O voto da juíza Flávia de Toledo Cera, relatora do caso, foi seguido pelos colegas Fernando Moreira Gonçalves e Sérgio Henrique Bonachela.

As acusações já haviam sido rejeitadas pela 6ª Vara Federal em Santos (SP), por ausência de provas, mas o MPF recorreu da decisão.

Manifestantes ocuparam o triplex do Guarujá por cerca de três horas em abril de 2018. Foto: Maurício de Souza/Estadão

A denúncia em questão foi apresentada pelo procurador da República em São Paulo Ronaldo Ruffo em janeiro do ano passado e incluiu ainda o líder do Movimento dos Trabalhadores Sem Teto (MTST) e candidato derrotado à Prefeitura de São Paulo, Guilherme Boulos (PSOL), e militantes do MTST, que viraram réus em fevereiro.

Segundo o Ministério Público Federal, a ordem para ocupação partiu do petista, que teria instigado a invasão do imóvel, e o plano foi ‘organizado e articulado’ por Boulos. “Eu já pedi para o Boulos mandar o pessoal dele ocupar aquele apartamento.

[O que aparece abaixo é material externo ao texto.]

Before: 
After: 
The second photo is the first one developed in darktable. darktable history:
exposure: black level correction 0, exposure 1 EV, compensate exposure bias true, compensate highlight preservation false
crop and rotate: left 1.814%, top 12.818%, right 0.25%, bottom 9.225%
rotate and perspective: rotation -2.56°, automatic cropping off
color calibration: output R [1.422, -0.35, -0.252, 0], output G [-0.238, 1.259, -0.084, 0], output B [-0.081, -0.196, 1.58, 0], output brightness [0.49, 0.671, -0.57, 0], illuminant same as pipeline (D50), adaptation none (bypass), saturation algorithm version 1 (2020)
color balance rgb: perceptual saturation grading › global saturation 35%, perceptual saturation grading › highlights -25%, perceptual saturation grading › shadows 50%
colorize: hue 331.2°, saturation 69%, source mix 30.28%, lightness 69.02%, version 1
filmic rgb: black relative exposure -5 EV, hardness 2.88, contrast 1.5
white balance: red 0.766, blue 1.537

Se é meu, ocupem.”, disse o ex-presidente em comício na Praça da República, em São Paulo, no dia 24 de janeiro de 2018 – quase três meses antes da ocupação.

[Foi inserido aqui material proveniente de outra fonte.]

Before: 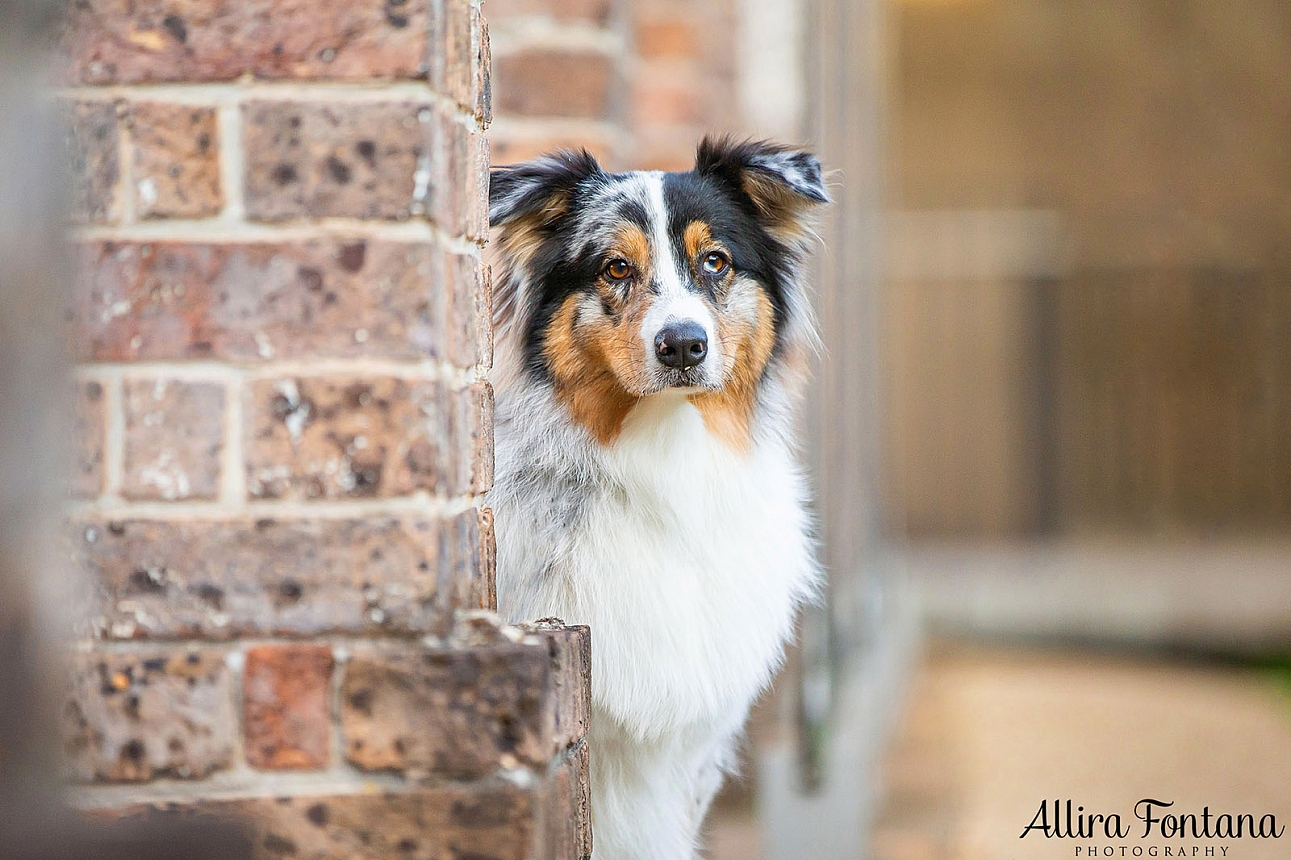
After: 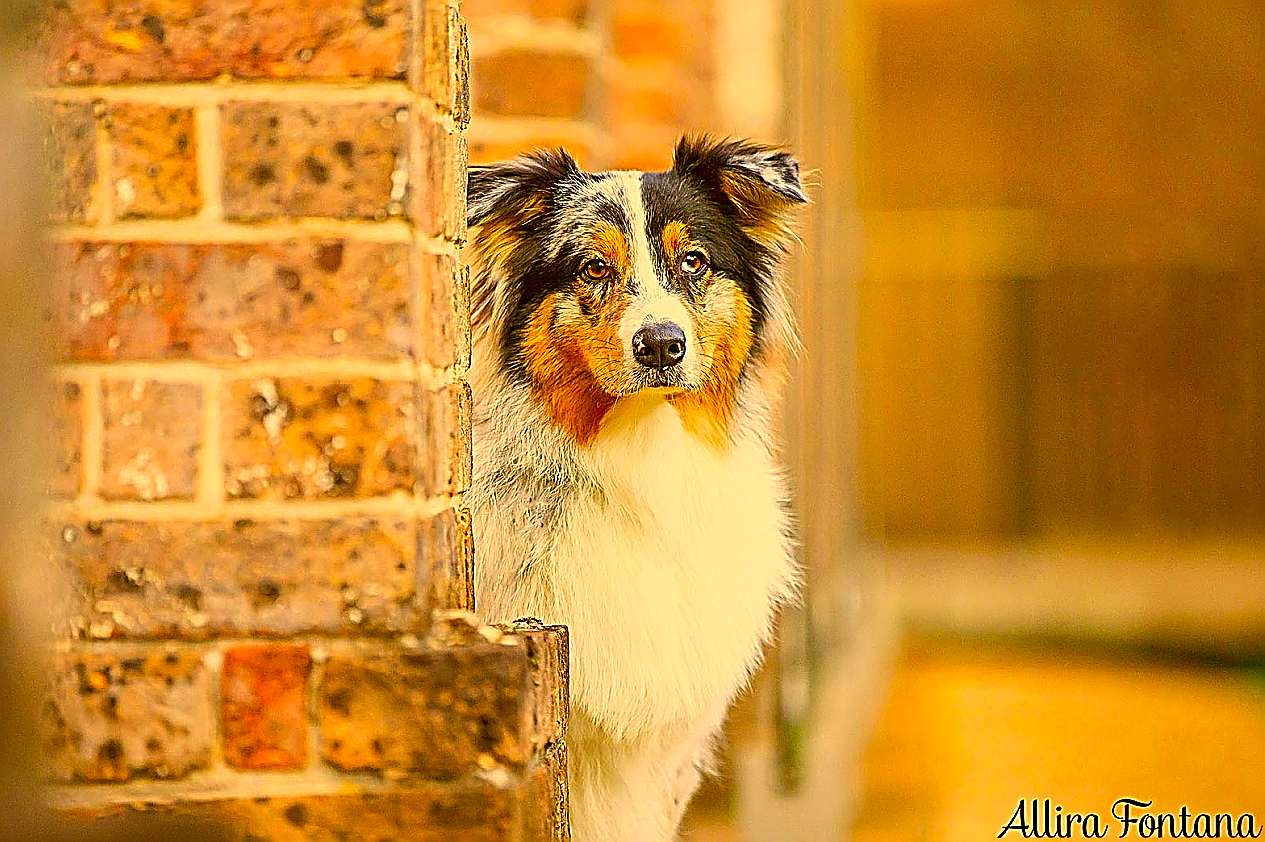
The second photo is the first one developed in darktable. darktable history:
crop: left 1.743%, right 0.268%, bottom 2.011%
color correction: highlights a* 10.44, highlights b* 30.04, shadows a* 2.73, shadows b* 17.51, saturation 1.72
sharpen: amount 2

Ao tribunal, os advogados de Lula argumentaram que o trecho de 15 segundos de um ‘longo discurso’ foi usado para justificar um ‘contorcionismo retórico’.

“Os eventos amealhados nos autos dão conta de que o evento ocorrido meses antes no centro de São Paulo sequer é mencionado pelas pessoas identificadas no litoral paulista; estes que compareceram no ato do Guarujá declararam que ficaram sabendo uma dia antes da manifestação; ademais, esclareceram ainda que a manifestação foi convocada para ocorrer de fronte ao imóvel. Logo, em nenhuma medida se pode conferir algum grau de organização e planejamento ao ocorrido, tampouco que o escopo era invadir/ocupar o imóvel”, disse a defesa.

O ex-presidente Lula durante discurso em São Bernardo do Campo (SP). Foto: Amanda Perobelli/Reuters

Pivô da condenação do ex-presidente Lula a mais de oito anos de prisão na Operação Lava Jato, o triplex foi arrematado, em leilão judicial, pelo valor mínimo, de R$ 2,2 milhões. Em abril de 2018, quando permaneceu ocupado pelos manifestantes da Frente Povo Sem Medo e do MTST por cerca de três horas, o imóvel já estava bloqueado, por ordem judicial, a título de reparação dos cofres públicos. O grupo deixou o local pacificamente após conversar com a Polícia Militar.